When vans equipped with loudspeakers arrived in the South African mining town of Thlabane to urge residents to get screened for the coronavirus, restaurant worker Thembelihle didn’t hesitate to join the queue.
“We’re very afraid from what we are seeing on TV,” the 34-year-old said after she completed her screening. “The numbers are going up.”
South Africa this month became the first African country to roll out a nationwide screening and testing program to determine whether the disease has taken a foothold outside the affluent areas where it was first detected.
Despite a stringent lockdown that appears to have brought the rate of infections under control, the government has reason to be concerned.
In blue-collar towns like Thlabane, which is on the outskirts of Rustenburg, there’s limited space to practice social distancing, and the virus could spread far faster than it has in the well-heeled suburbs of Johannesburg and Cape Town.
“We don’t want to follow, we want to lead,” said Karmani Chetty, chief executive officer of the National Health Laboratory Services.
“We were aware that South Korea, China and Singapore were very aggressive in their testing strategies. So this was a way we believed we could do it.”
With the world’s highest number of HIV infections – almost 8 million people out of a population of 59 million – the country is banking on decades of experience in fighting communicable diseases.
The government has deployed 67 mobile screening and testing vans along with 10,000 field workers in a bid to boost testing tenfold to 30,000 a day by the end of April.
Half of the staff have been seconded from the US President’s Emergency Plan for AIDS Relief, which has operated in South Africa for 17 years.
In Gauteng, the province that includes Johannesburg and accounts for about 40% of all known infections, about 27,000 people had been screened by 9 April, according to provincial health authorities.
Nationwide, the number of tests per day doubled between April 5 and April 8 to around 6,000, health department figures show.
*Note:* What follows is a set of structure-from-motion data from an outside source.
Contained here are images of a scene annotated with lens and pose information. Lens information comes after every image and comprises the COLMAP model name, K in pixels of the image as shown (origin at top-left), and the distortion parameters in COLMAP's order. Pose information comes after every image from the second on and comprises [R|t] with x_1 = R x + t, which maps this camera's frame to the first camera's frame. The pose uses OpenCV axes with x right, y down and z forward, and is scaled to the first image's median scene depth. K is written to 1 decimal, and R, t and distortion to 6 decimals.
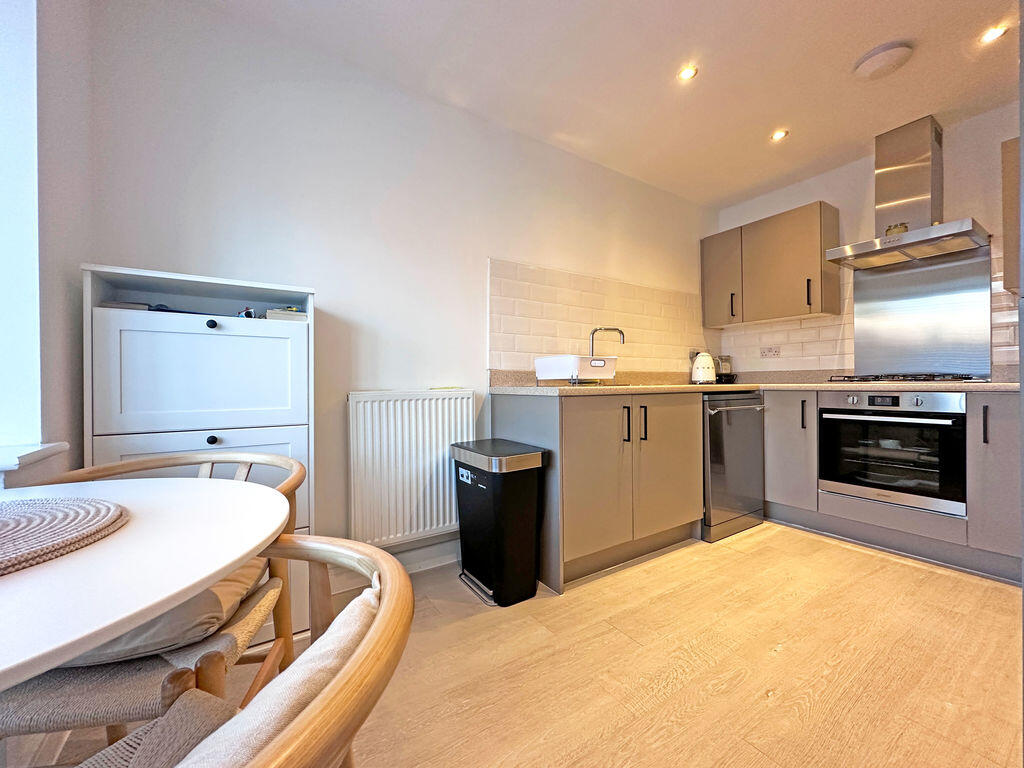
lens RADIAL K [[406.2, 0, 511.1], [0, 406.2, 386.0], [0, 0, 1]] dist [-0.000750, -0.000090]
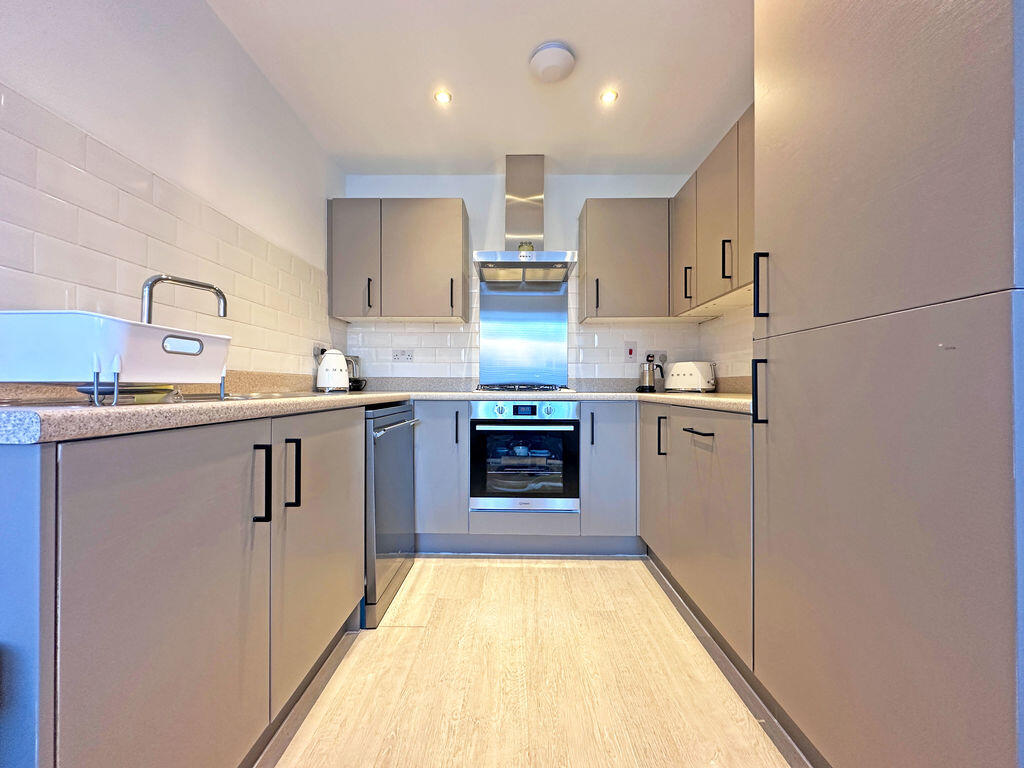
lens RADIAL K [[406.2, 0, 511.1], [0, 406.2, 386.0], [0, 0, 1]] dist [-0.000750, -0.000090]
pose [[0.553708, 0.013017, 0.832609, 0.048213], [-0.003464, 0.999905, -0.013329, -0.009201], [-0.832704, 0.004496, 0.553701, 0.433207]]
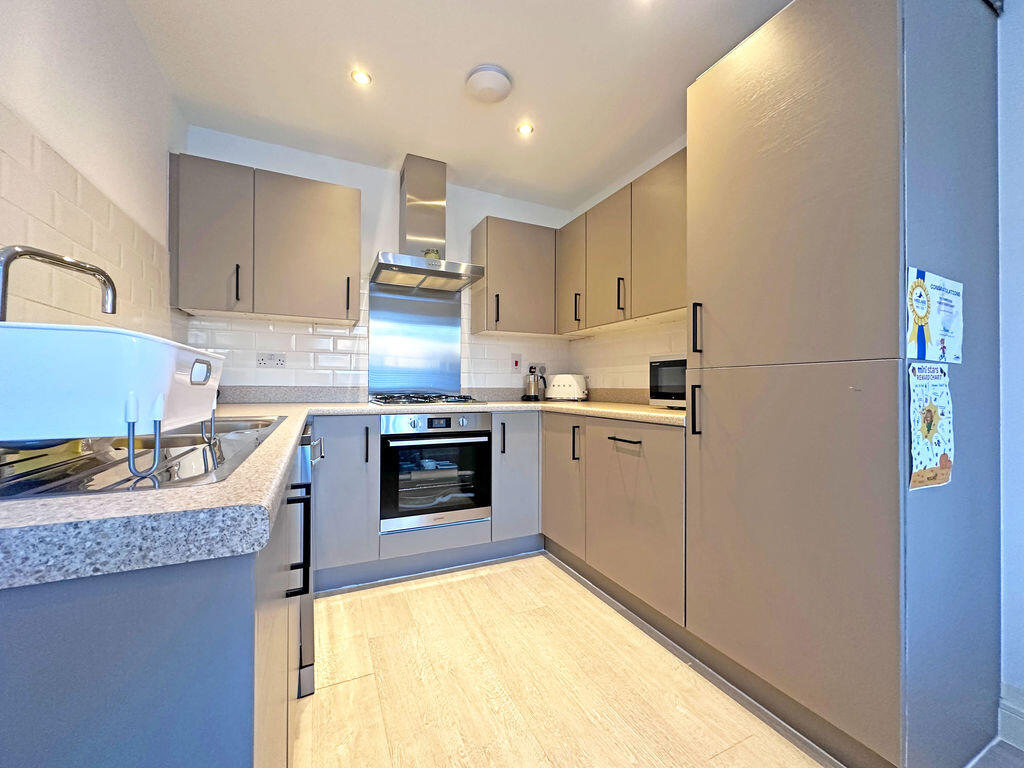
lens RADIAL K [[406.2, 0, 511.1], [0, 406.2, 386.0], [0, 0, 1]] dist [-0.000750, -0.000090]
pose [[0.132176, 0.013907, 0.991129, -0.041886], [-0.000958, 0.999903, -0.013902, -0.036879], [-0.991226, 0.000888, 0.132177, 0.646183]]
“Internal transmission has started and it may spread silently,” Zweli Mkhize, South Africa’s health minister, told reporters last week. “We may have a runaway train with no way of applying the brakes.”
Initially, people will be screened for signs of infection, with samples taken and transported to a network of laboratories.
Later, many of the vans will be kitted out with GeneXpert machines made by US-based Cepheid and test results will be given on-site within 45 minutes. South Korean equipment may be brought in at a later stage.
Still, as countries worldwide scramble to procure medical and protective equipment, South Africa, which has just over 2,000 confirmed infections, isn’t high on the priority list, said Glenda Gray, president of the South African Medical Research Council.
“One has to be cautious; even well-resourced countries struggle to contain this epidemic,” she said.
“You can run your race fast if you have the shoes and the right track. We have to note the things that hamper us — the lack of personal protective equipment and tests.”
While South Africa’s program is the biggest on the continent, other countries such as Ghana and Cameroon are undertaking similar programs.
In Ghana, medical staff go from residence to residence in ‘hotspots,’ or areas with known infections, to test entire households if one member shows symptoms.
The number of cases reached 378 on Thursday after the government tested 14,000 samples. It’s waiting for the outcome of a further 10,000 tests over the next week after taking a total of 37,405 samples.
Cameroon has deployed 1,200 medical workers in the commercial hub of Douala, the start of a nationwide door-to-door screening program.
While the outbreaks in most African countries are still relatively muted, screening is seen as the fastest way of containing localized outbreaks and an aggressive step forward from the current practice, which has focused on testing recent travelers with symptoms.
The social makeup of South Africa and other African nations, which have a large proportion of people living in poverty and with little access to health care, has prompted many governments to take a proactive approach to the pandemic.
“I don’t think South Korea has a place that looks like Alexandra, Diepsloot or Zandspruit,” said Bandile Masuku, head of health in the provincial government of Gauteng, referring to three Johannesburg shantytowns.
Making the program succeed is essential, said Chetty of the National Health Laboratory Services.“We have to contain it for the sake of the country,” she said. “I really do believe that this will be one of the success stories.”